Passage to read:
* * * *
CFNetwork SSLHandshake failed (-9807)

This is the code that I've written to configure the socket. Do you see anything strange/wrong? Also... the server is running on localhost and I'm running the iOS app on the simulator at the moment... may it be a problem?

class MySocket:NSObject {

    var inputStream: InputStream!
    var outputStream: OutputStream!

    func setupStream(){

        var readStream: Unmanaged<CFReadStream>?
        var writeStream: Unmanaged<CFWriteStream>?

        CFStreamCreatePairWithSocketToHost(kCFAllocatorDefault,
                                           "127.0.0.1" as CFString,
                                           80,
                                           &readStream,
                                           &writeStream)

        inputStream = readStream!.takeRetainedValue()
* * * *
Brief A:
Quote the SSL handshake question word for word, copying everything from "This is the" down to "var writeStream: Unmanaged<CFWriteStream>?".
Brief B:
Write what comes next in the socket configuration question, picking up after its final line of code.

Record set:
* * * *
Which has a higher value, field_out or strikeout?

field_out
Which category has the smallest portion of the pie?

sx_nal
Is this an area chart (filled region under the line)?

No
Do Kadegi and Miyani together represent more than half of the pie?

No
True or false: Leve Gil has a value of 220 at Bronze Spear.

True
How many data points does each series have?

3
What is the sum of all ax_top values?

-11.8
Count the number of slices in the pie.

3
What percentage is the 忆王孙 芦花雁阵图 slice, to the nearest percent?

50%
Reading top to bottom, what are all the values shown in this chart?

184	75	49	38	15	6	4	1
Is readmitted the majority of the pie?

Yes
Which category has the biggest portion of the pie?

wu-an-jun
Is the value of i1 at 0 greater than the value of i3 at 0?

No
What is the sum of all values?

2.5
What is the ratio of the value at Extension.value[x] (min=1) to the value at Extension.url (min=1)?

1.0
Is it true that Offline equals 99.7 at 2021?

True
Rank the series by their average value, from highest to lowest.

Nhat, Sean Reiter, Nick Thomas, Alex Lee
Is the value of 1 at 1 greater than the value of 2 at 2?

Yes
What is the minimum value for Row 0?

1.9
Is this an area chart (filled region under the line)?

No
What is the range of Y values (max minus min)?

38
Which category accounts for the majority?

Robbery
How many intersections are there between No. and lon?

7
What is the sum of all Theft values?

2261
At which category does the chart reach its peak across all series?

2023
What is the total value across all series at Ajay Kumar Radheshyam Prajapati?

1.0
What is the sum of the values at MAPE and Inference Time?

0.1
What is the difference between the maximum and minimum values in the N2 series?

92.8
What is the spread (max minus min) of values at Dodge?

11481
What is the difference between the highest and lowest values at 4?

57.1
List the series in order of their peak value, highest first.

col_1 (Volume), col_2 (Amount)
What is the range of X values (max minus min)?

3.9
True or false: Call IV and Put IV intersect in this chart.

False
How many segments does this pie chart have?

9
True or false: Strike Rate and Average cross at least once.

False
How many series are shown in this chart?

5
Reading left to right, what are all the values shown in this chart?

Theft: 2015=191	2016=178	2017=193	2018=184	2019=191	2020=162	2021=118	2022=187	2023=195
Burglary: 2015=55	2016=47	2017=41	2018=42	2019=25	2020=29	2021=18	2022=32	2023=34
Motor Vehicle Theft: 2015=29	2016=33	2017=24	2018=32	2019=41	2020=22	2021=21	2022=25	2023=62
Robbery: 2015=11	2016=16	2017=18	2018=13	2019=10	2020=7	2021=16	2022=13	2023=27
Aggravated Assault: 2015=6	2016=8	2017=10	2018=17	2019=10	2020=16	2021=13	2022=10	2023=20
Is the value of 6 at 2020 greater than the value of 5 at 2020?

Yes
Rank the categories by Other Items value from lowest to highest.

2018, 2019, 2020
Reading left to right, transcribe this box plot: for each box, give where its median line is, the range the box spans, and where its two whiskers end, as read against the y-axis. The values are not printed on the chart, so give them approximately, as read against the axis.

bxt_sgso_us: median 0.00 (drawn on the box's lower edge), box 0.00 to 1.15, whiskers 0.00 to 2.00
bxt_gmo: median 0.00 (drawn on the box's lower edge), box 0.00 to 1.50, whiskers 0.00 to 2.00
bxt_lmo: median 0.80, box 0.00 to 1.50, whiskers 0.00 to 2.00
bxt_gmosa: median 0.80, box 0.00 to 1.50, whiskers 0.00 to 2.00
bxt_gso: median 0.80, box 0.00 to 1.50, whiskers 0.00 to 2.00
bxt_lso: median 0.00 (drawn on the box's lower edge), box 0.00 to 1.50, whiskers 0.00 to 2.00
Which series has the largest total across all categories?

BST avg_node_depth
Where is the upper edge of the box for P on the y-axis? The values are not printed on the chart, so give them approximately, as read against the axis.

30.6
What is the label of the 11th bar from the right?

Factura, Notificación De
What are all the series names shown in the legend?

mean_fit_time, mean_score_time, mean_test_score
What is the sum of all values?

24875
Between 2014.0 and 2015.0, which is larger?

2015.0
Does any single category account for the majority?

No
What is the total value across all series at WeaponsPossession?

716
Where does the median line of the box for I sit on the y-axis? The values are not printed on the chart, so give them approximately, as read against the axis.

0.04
* * * *
Written answer A:
This is the code that I've written to configure the socket. Do you see anything strange/wrong? Also... the server is running on localhost and I'm running the iOS app on the simulator at the moment... may it be a problem?

class MySocket:NSObject {

    var inputStream: InputStream!
    var outputStream: OutputStream!

    func setupStream(){

        var readStream: Unmanaged<CFReadStream>?
        var writeStream: Unmanaged<CFWriteStream>?

Written answer B:
        outputStream = writeStream!.takeRetainedValue()

        inputStream.delegate = self

        inputStream.schedule(in: .current, forMode: .common)
        outputStream.schedule(in: .current, forMode: .common)

    // SETTING SSL HERE
        inputStream.setProperty(kCFStreamSocketSecurityLevelNegotiatedSSL, forKey:  Stream.PropertyKey.socketSecurityLevelKey)
        outputStream.setProperty(kCFStreamSocketSecurityLevelNegotiatedSSL, forKey: Stream.PropertyKey.socketSecurityLevelKey)
    // END SSL SETUP

        inputStream.open()
        outputStream.open()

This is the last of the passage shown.